> _TASK OBJECTIVE_: Render the records as a numbered list of their lines, with blank lines dropped and the pictures left out.

> _PROVIDED INFORMATION_:
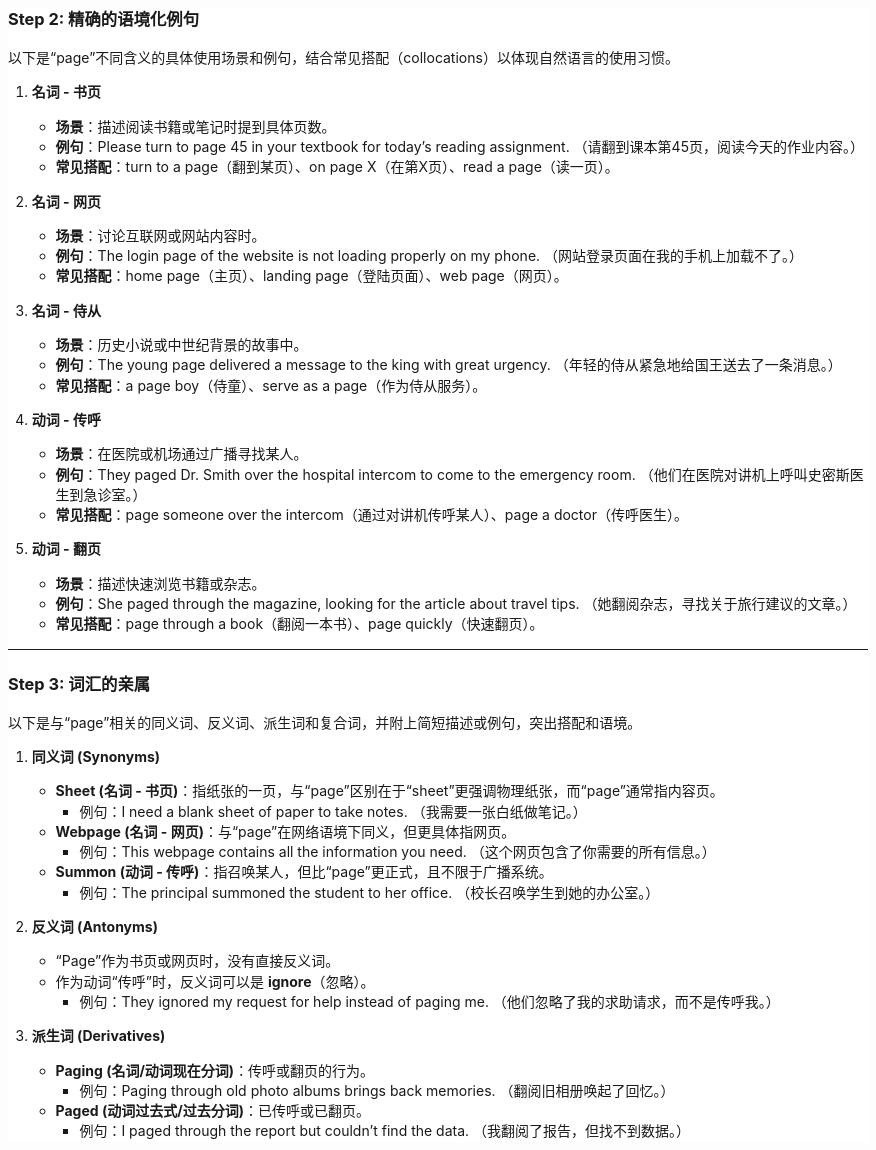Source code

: 
### Step 2: 精确的语境化例句

以下是“page”不同含义的具体使用场景和例句，结合常见搭配（collocations）以体现自然语言的使用习惯。

1. **名词 - 书页**
   - **场景**：描述阅读书籍或笔记时提到具体页数。
   - **例句**：Please turn to page 45 in your textbook for today’s reading assignment. （请翻到课本第45页，阅读今天的作业内容。）
   - **常见搭配**：turn to a page（翻到某页）、on page X（在第X页）、read a page（读一页）。

2. **名词 - 网页**
   - **场景**：讨论互联网或网站内容时。
   - **例句**：The login page of the website is not loading properly on my phone. （网站登录页面在我的手机上加载不了。）
   - **常见搭配**：home page（主页）、landing page（登陆页面）、web page（网页）。

3. **名词 - 侍从**
   - **场景**：历史小说或中世纪背景的故事中。
   - **例句**：The young page delivered a message to the king with great urgency. （年轻的侍从紧急地给国王送去了一条消息。）
   - **常见搭配**：a page boy（侍童）、serve as a page（作为侍从服务）。

4. **动词 - 传呼**
   - **场景**：在医院或机场通过广播寻找某人。
   - **例句**：They paged Dr. Smith over the hospital intercom to come to the emergency room. （他们在医院对讲机上呼叫史密斯医生到急诊室。）
   - **常见搭配**：page someone over the intercom（通过对讲机传呼某人）、page a doctor（传呼医生）。

5. **动词 - 翻页**
   - **场景**：描述快速浏览书籍或杂志。
   - **例句**：She paged through the magazine, looking for the article about travel tips. （她翻阅杂志，寻找关于旅行建议的文章。）
   - **常见搭配**：page through a book（翻阅一本书）、page quickly（快速翻页）。

---

### Step 3: 词汇的亲属

以下是与“page”相关的同义词、反义词、派生词和复合词，并附上简短描述或例句，突出搭配和语境。

1. **同义词 (Synonyms)**
   - **Sheet (名词 - 书页)**：指纸张的一页，与“page”区别在于“sheet”更强调物理纸张，而“page”通常指内容页。
     - 例句：I need a blank sheet of paper to take notes. （我需要一张白纸做笔记。）
   - **Webpage (名词 - 网页)**：与“page”在网络语境下同义，但更具体指网页。
     - 例句：This webpage contains all the information you need. （这个网页包含了你需要的所有信息。）
   - **Summon (动词 - 传呼)**：指召唤某人，但比“page”更正式，且不限于广播系统。
     - 例句：The principal summoned the student to her office. （校长召唤学生到她的办公室。）

2. **反义词 (Antonyms)**
   - “Page”作为书页或网页时，没有直接反义词。
   - 作为动词“传呼”时，反义词可以是 **ignore**（忽略）。
     - 例句：They ignored my request for help instead of paging me. （他们忽略了我的求助请求，而不是传呼我。）

3. **派生词 (Derivatives)**
   - **Paging (名词/动词现在分词)**：传呼或翻页的行为。
     - 例句：Paging through old photo albums brings back memories. （翻阅旧相册唤起了回忆。）
   - **Paged (动词过去式/过去分词)**：已传呼或已翻页。
     - 例句：I paged through the report but couldn’t find the data. （我翻阅了报告，但找不到数据。）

> _SOLUTION TO THIS TASK_:
1. Source code
2. : 
3. ### Step 2: 精确的语境化例句
4. 以下是“page”不同含义的具体使用场景和例句，结合常见搭配（collocations）以体现自然语言的使用习惯。
5. 1. **名词 - 书页**
6.    - **场景**：描述阅读书籍或笔记时提到具体页数。
7.    - **例句**：Please turn to page 45 in your textbook for today’s reading assignment. （请翻到课本第45页，阅读今天的作业内容。）
8.    - **常见搭配**：turn to a page（翻到某页）、on page X（在第X页）、read a page（读一页）。
9. 2. **名词 - 网页**
10.    - **场景**：讨论互联网或网站内容时。
11.    - **例句**：The login page of the website is not loading properly on my phone. （网站登录页面在我的手机上加载不了。）
12.    - **常见搭配**：home page（主页）、landing page（登陆页面）、web page（网页）。
13. 3. **名词 - 侍从**
14.    - **场景**：历史小说或中世纪背景的故事中。
15.    - **例句**：The young page delivered a message to the king with great urgency. （年轻的侍从紧急地给国王送去了一条消息。）
16.    - **常见搭配**：a page boy（侍童）、serve as a page（作为侍从服务）。
17. 4. **动词 - 传呼**
18.    - **场景**：在医院或机场通过广播寻找某人。
19.    - **例句**：They paged Dr. Smith over the hospital intercom to come to the emergency room. （他们在医院对讲机上呼叫史密斯医生到急诊室。）
20.    - **常见搭配**：page someone over the intercom（通过对讲机传呼某人）、page a doctor（传呼医生）。
21. 5. **动词 - 翻页**
22.    - **场景**：描述快速浏览书籍或杂志。
23.    - **例句**：She paged through the magazine, looking for the article about travel tips. （她翻阅杂志，寻找关于旅行建议的文章。）
24.    - **常见搭配**：page through a book（翻阅一本书）、page quickly（快速翻页）。
25. ---
26. ### Step 3: 词汇的亲属
27. 以下是与“page”相关的同义词、反义词、派生词和复合词，并附上简短描述或例句，突出搭配和语境。
28. 1. **同义词 (Synonyms)**
29.    - **Sheet (名词 - 书页)**：指纸张的一页，与“page”区别在于“sheet”更强调物理纸张，而“page”通常指内容页。
30.      - 例句：I need a blank sheet of paper to take notes. （我需要一张白纸做笔记。）
31.    - **Webpage (名词 - 网页)**：与“page”在网络语境下同义，但更具体指网页。
32.      - 例句：This webpage contains all the information you need. （这个网页包含了你需要的所有信息。）
33.    - **Summon (动词 - 传呼)**：指召唤某人，但比“page”更正式，且不限于广播系统。
34.      - 例句：The principal summoned the student to her office. （校长召唤学生到她的办公室。）
35. 2. **反义词 (Antonyms)**
36.    - “Page”作为书页或网页时，没有直接反义词。
37.    - 作为动词“传呼”时，反义词可以是 **ignore**（忽略）。
38.      - 例句：They ignored my request for help instead of paging me. （他们忽略了我的求助请求，而不是传呼我。）
39. 3. **派生词 (Derivatives)**
40.    - **Paging (名词/动词现在分词)**：传呼或翻页的行为。
41.      - 例句：Paging through old photo albums brings back memories. （翻阅旧相册唤起了回忆。）
42.    - **Paged (动词过去式/过去分词)**：已传呼或已翻页。
43.      - 例句：I paged through the report but couldn’t find the data. （我翻阅了报告，但找不到数据。）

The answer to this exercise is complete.